◆ TASK INPUT ◆
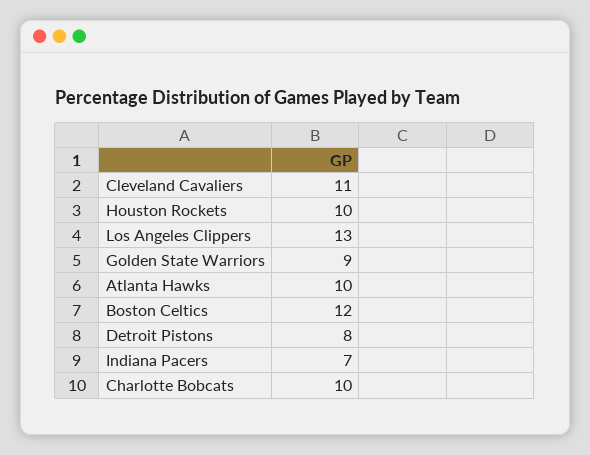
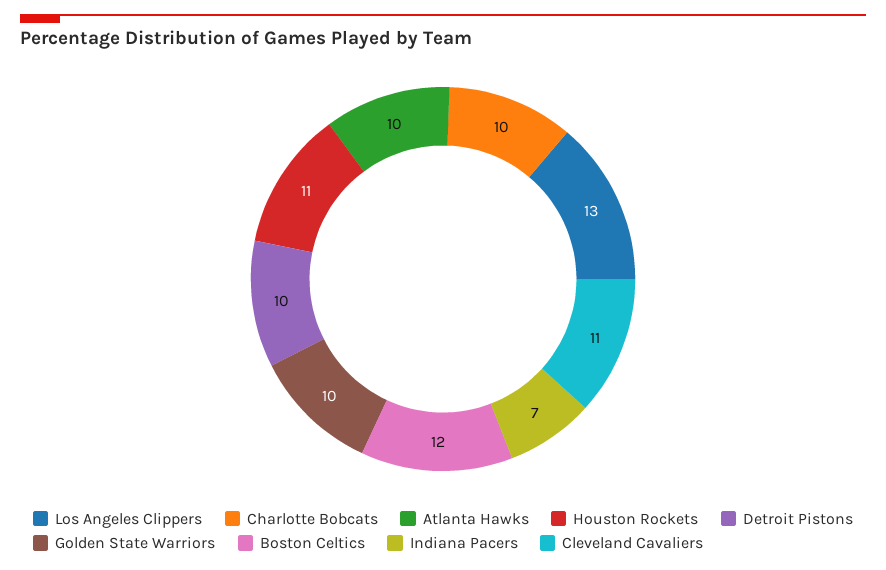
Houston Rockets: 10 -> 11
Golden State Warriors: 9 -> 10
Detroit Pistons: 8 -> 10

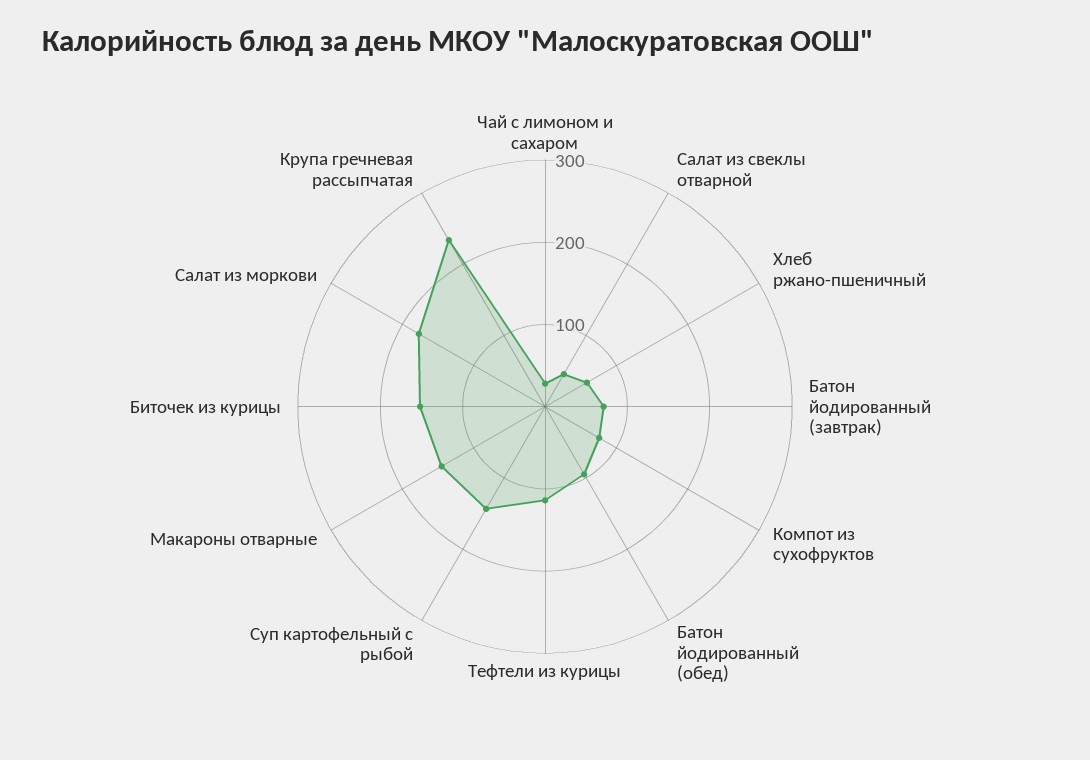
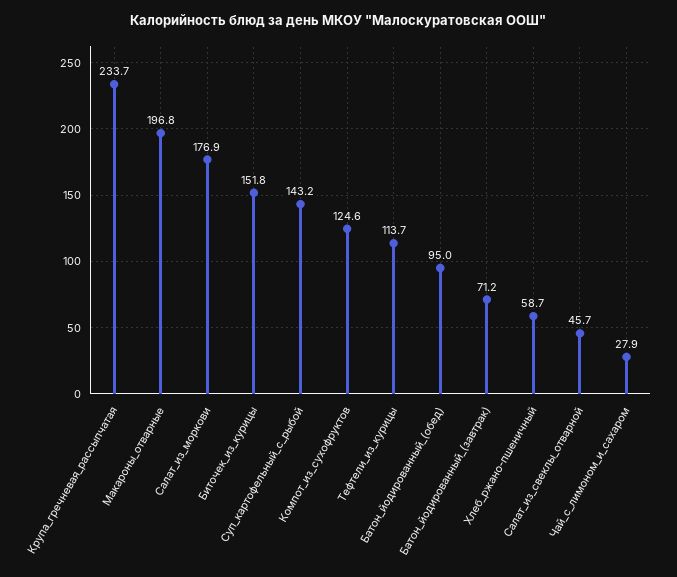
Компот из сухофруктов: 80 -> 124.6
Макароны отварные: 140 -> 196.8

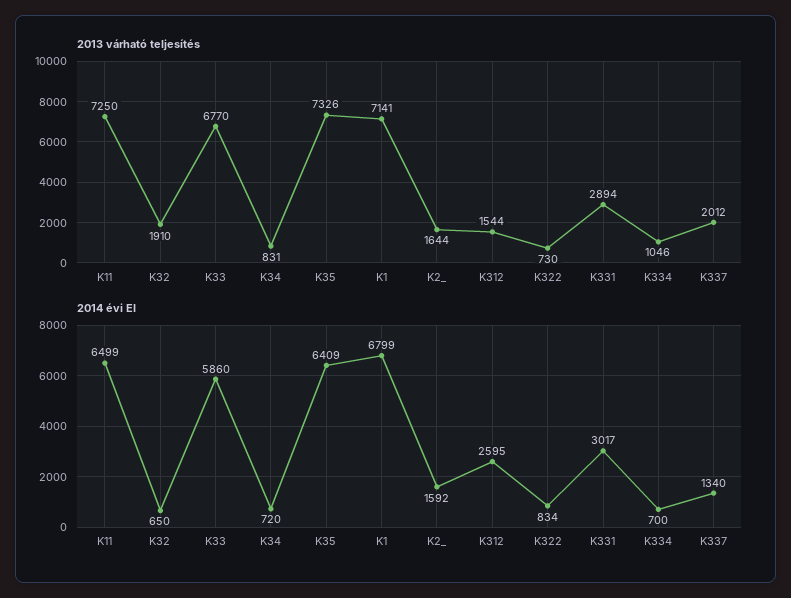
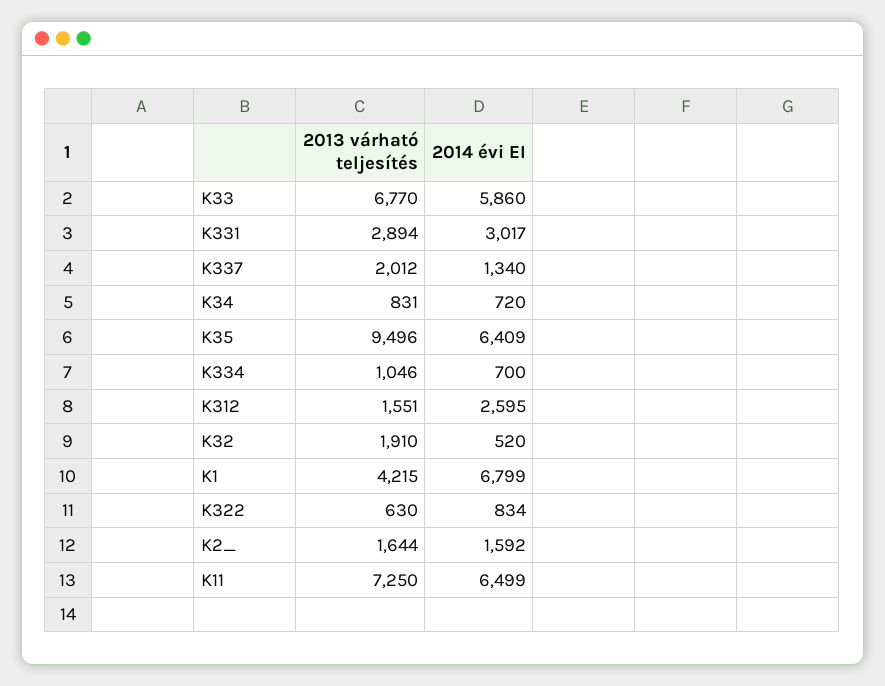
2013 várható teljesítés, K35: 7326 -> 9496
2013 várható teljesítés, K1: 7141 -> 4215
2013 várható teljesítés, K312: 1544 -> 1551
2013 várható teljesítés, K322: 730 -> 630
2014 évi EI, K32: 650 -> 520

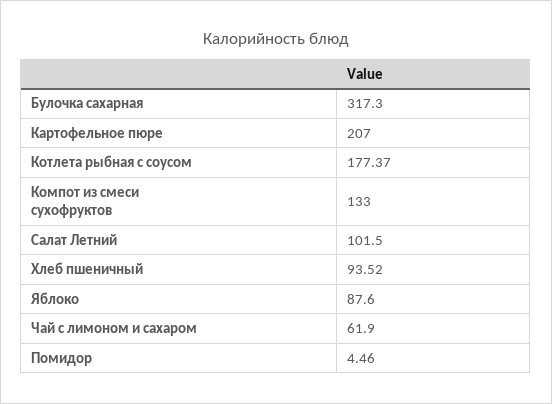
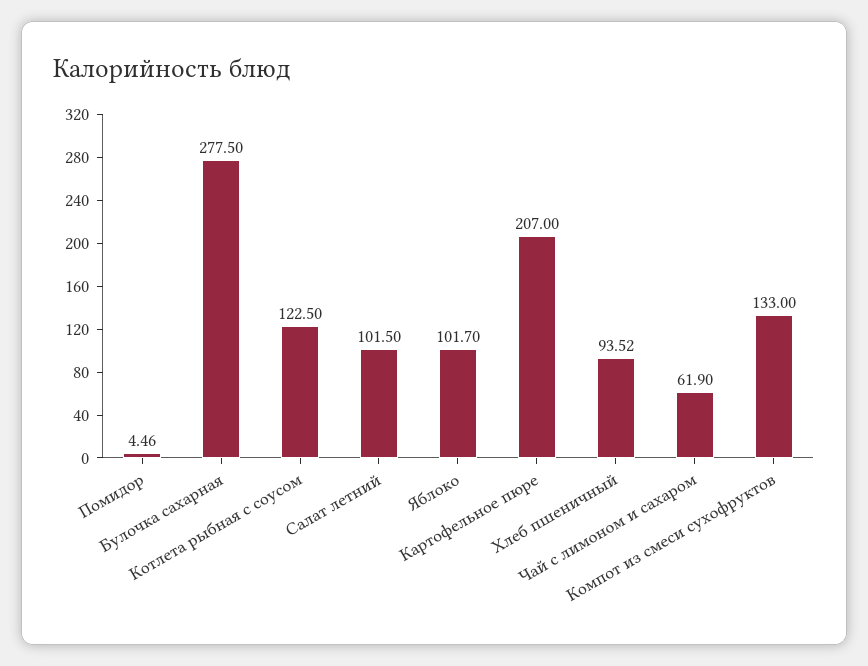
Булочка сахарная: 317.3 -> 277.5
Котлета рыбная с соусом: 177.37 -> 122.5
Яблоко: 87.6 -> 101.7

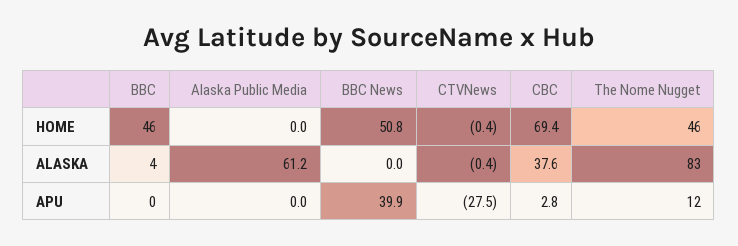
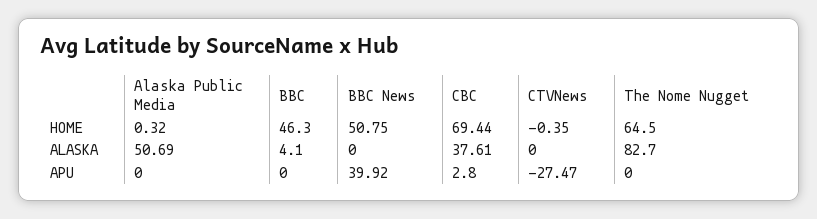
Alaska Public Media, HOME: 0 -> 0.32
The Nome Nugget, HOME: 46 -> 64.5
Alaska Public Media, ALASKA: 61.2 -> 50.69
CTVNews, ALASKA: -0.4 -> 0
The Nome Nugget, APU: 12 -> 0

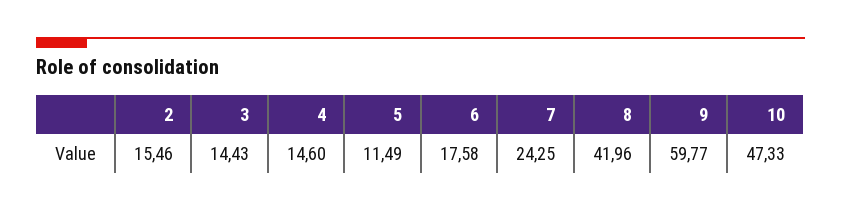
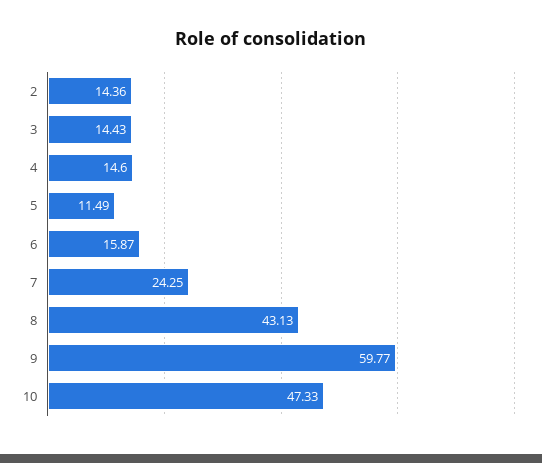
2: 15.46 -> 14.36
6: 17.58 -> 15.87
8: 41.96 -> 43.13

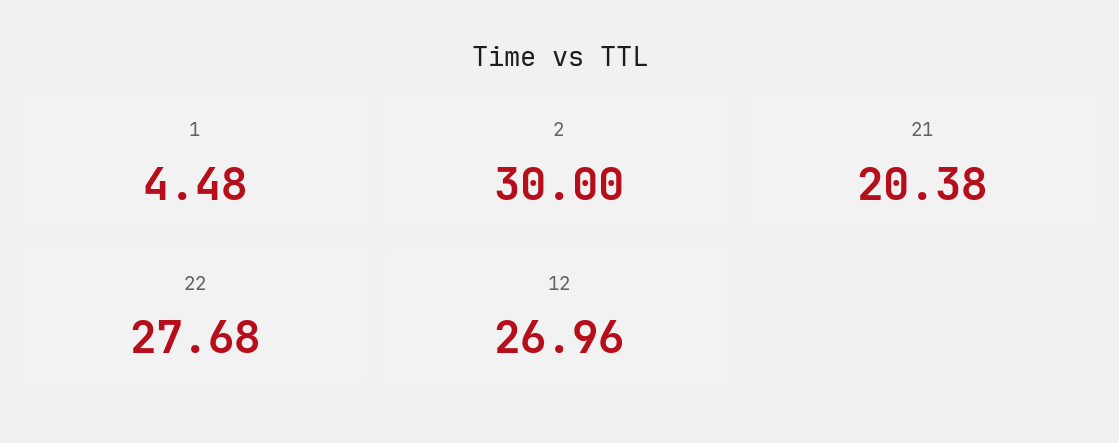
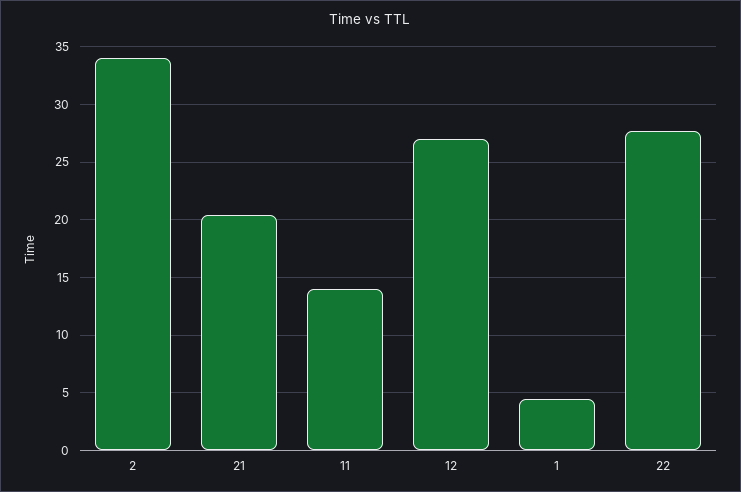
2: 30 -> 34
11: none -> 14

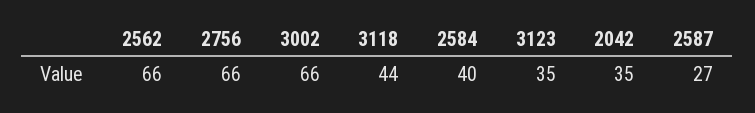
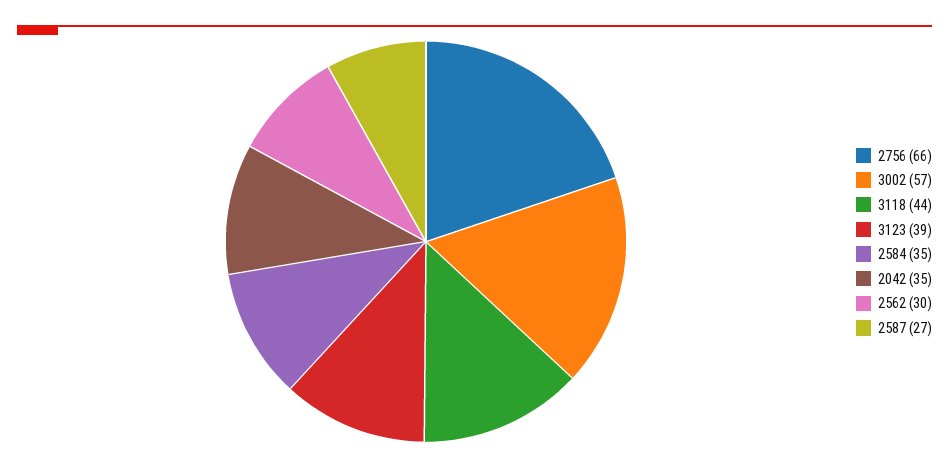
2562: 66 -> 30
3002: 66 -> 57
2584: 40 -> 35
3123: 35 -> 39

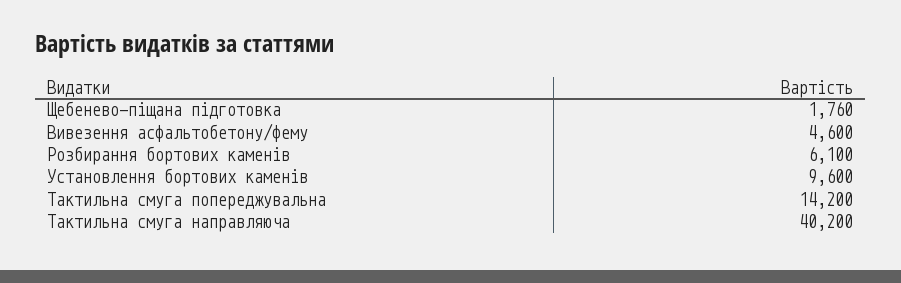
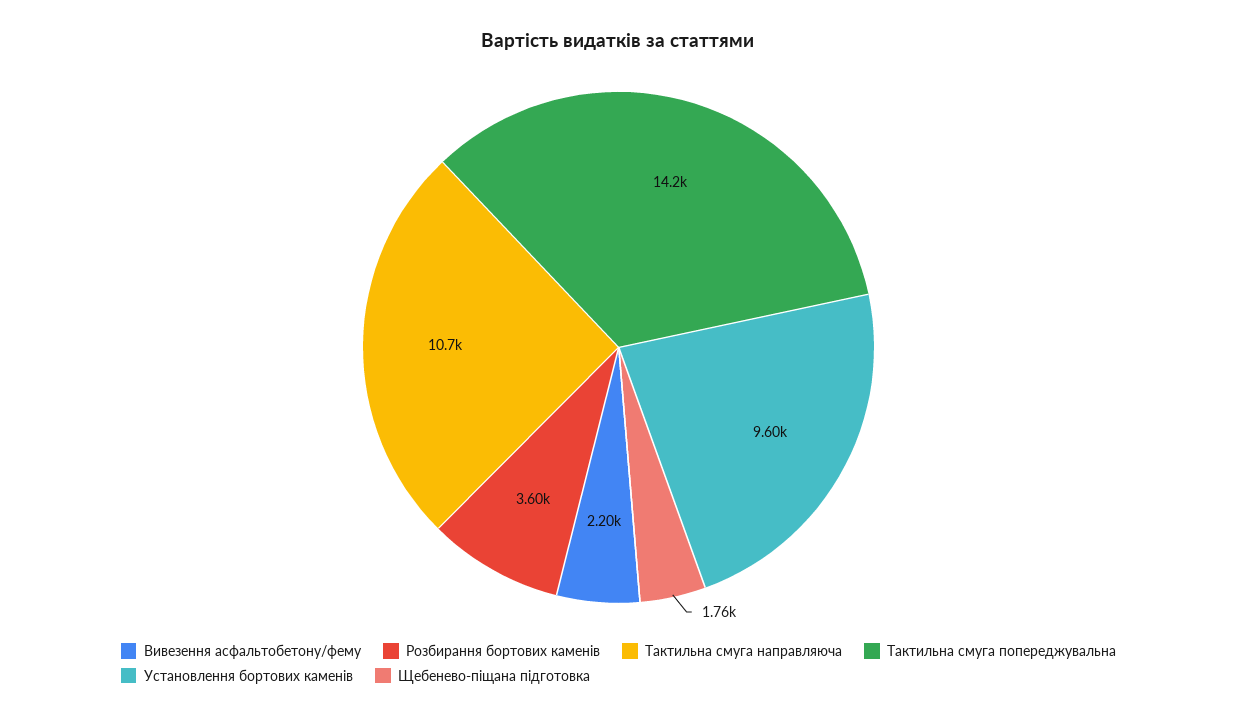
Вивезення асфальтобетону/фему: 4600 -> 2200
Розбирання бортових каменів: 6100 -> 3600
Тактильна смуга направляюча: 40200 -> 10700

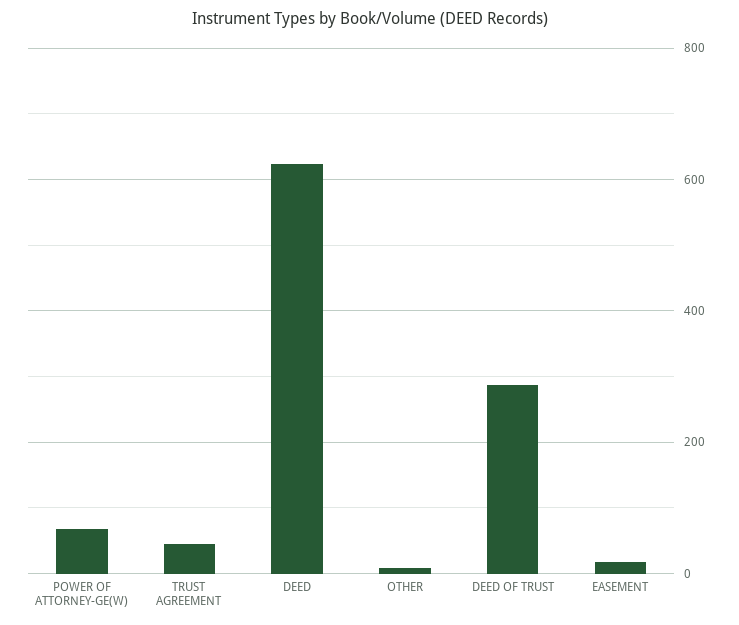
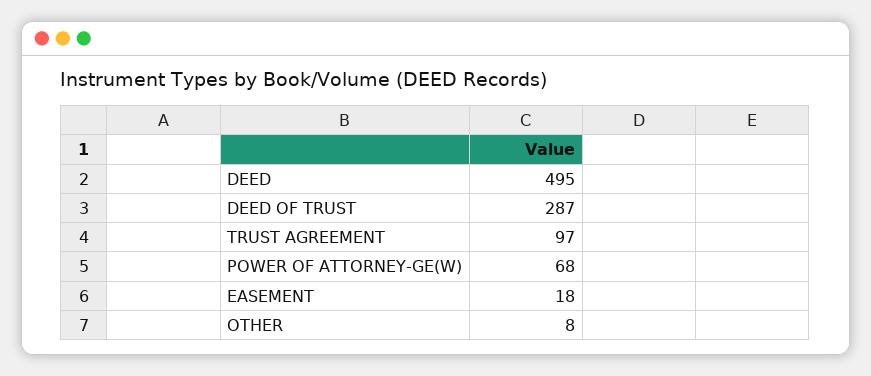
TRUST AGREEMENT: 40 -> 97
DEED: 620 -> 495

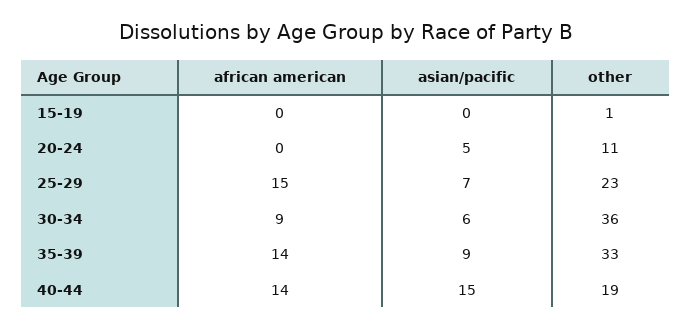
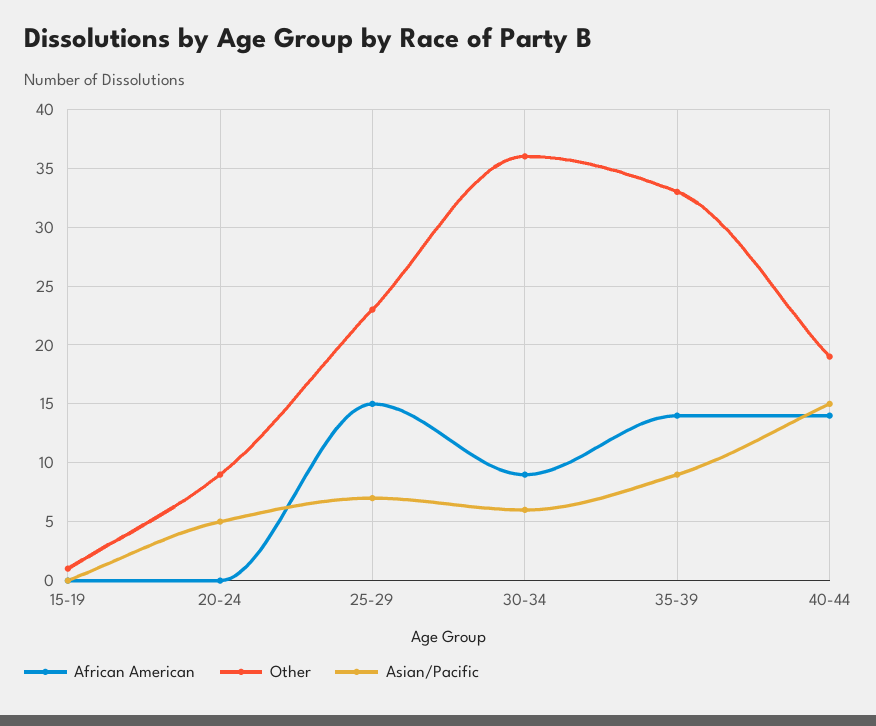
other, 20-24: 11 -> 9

◆ REQUIRED WORK ◆
Pictures stay out; the data above is to be returned exactly.

◆ RESULT BELOW ◆
Houston Rockets: 10 -> 11
Golden State Warriors: 9 -> 10
Detroit Pistons: 8 -> 10

Компот из сухофруктов: 80 -> 124.6
Макароны отварные: 140 -> 196.8

2013 várható teljesítés, K35: 7326 -> 9496
2013 várható teljesítés, K1: 7141 -> 4215
2013 várható teljesítés, K312: 1544 -> 1551
2013 várható teljesítés, K322: 730 -> 630
2014 évi EI, K32: 650 -> 520

Булочка сахарная: 317.3 -> 277.5
Котлета рыбная с соусом: 177.37 -> 122.5
Яблоко: 87.6 -> 101.7

Alaska Public Media, HOME: 0 -> 0.32
The Nome Nugget, HOME: 46 -> 64.5
Alaska Public Media, ALASKA: 61.2 -> 50.69
CTVNews, ALASKA: -0.4 -> 0
The Nome Nugget, APU: 12 -> 0

2: 15.46 -> 14.36
6: 17.58 -> 15.87
8: 41.96 -> 43.13

2: 30 -> 34
11: none -> 14

2562: 66 -> 30
3002: 66 -> 57
2584: 40 -> 35
3123: 35 -> 39

Вивезення асфальтобетону/фему: 4600 -> 2200
Розбирання бортових каменів: 6100 -> 3600
Тактильна смуга направляюча: 40200 -> 10700

TRUST AGREEMENT: 40 -> 97
DEED: 620 -> 495

other, 20-24: 11 -> 9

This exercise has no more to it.